Scholarship Reception. Thank you to the many faculty, staff, and administrators who helped make our Scholarship Reception on April 26 so successful and festive. Our purpose was to celebrate the generosity and support of scholarship donors, thank those who have joined our “Tower Society” – people who have named SUNY New Paltz in their wills and estate plans, and recognize student scholarship recipients. Our speakers included two alumni who spoke of what their New Paltz education has meant in their lives, and how that gratitude has spurred their philanthropic support for their alma mater. Elana Kellerhouse, a senior music major, shared what her scholarship has meant to her, and the opportunity it has created for her educational journey. She and a fellow student treated us to an amazing violin and viola performance.

My wife Sandy and I spoke afterwards about the deep commitment to SUNY New Paltz and our educational mission that was so strongly evident among the donors and others we met. In my comments, I shared that this year we have awarded $610,000 in Foundation-provided scholarships, an increase of about $107,000 above last year, and about $470,000 more than the figure I cited in my spring 2015 comments. We are on a great trajectory, even as we have much more ground to gain!  Congratulations to Vice President Erica Marks (who is also Executive Director of the SUNY New Paltz Foundation) and her staff for these successes.

2018 Tree Campus USA.  SUNY New Paltz was again recognized for inclusion in this national program of the Arbor Day Foundation to advance sustained commitment to environmental stewardship.  We met the five core standards for an effective campus forest management:  establishment of a tree advisory committee; having a campus tree-care plan; dedicated expenditures for a campus tree program; an Arbor Day observance; and sponsorship of student service-learning projects.  Thank you to all who made this recognition possible!
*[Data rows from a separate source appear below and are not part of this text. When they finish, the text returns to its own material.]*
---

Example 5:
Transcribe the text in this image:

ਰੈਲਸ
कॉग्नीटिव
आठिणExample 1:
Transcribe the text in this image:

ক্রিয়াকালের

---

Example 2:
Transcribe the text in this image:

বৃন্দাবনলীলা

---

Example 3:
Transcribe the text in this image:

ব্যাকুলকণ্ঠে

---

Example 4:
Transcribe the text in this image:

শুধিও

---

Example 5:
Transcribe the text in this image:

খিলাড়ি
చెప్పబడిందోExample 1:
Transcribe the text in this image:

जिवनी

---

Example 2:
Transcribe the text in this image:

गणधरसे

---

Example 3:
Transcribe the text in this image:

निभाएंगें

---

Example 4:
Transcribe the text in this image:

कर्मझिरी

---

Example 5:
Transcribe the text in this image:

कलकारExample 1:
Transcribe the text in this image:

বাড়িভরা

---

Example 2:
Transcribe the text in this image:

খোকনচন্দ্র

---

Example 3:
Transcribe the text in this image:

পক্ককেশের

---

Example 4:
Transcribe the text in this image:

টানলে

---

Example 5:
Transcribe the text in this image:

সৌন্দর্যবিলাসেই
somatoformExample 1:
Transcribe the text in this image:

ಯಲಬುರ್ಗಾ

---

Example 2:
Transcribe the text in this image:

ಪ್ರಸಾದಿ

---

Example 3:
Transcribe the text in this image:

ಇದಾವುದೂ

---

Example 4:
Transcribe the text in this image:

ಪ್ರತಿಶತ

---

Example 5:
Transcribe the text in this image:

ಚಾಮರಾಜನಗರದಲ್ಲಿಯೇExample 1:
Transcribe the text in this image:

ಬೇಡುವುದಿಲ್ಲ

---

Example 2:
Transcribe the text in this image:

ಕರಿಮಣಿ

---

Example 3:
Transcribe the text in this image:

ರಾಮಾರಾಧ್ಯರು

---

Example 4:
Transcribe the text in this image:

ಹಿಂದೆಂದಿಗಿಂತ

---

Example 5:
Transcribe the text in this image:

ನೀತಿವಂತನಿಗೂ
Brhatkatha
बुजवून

Student Recognition and Showcasing of Their Work. I call your attention to the following end-of-year events at which we recognize outstanding student achievement and showcase the outstanding work of our students:

 

  • Engineering Senior Design Expo, May 3,1 p.m., Wooster Hall
  • Celebration of Writing, May 3, 3:30 p.m., STL Lobby
  • Minds at Work Student Research Symposium, May 3, 4 p.m., STL All-Night Study Room
  • BFA Art Exhibition Reception and Opening, May 3, 5 p.m., The Dorsky
  • MFA Art Exhibition Receptions and Openings, May 10, 5 p.m. and May 17, 7 p.m., The Dorsky
  • Outstanding Graduates Reception, May 17, 2 p.m., SUB MPR

Faculty and Staff Appreciation Picnic. Our all-campus appreciation barbeque and picnic will take place from 11 a.m. to 2 p.m. on Tuesday, May 21, on the Old Main Quad (rain location is the Athletic and Wellness Center), sponsored by the Office of the President and organized and hosted by the Office of Development and Alumni Relations. I hope that you will join us to spend time with colleagues to celebrate the successful completion of another academic year and to help honor this year’s Classified Staff Presidential Recognition Award recipients.

I look forward to this community gathering in which we celebrate the completion of another academic cycle and acknowledge the many individual and community accomplishments of the year.

I wish everyone a successful finale to the semester and a productive and rejuvenating summer. I will be happy to respond to your questions about this report or other matters at the Faculty Senate meeting on Wednesday, May 1, and at the Faculty meeting on May 8.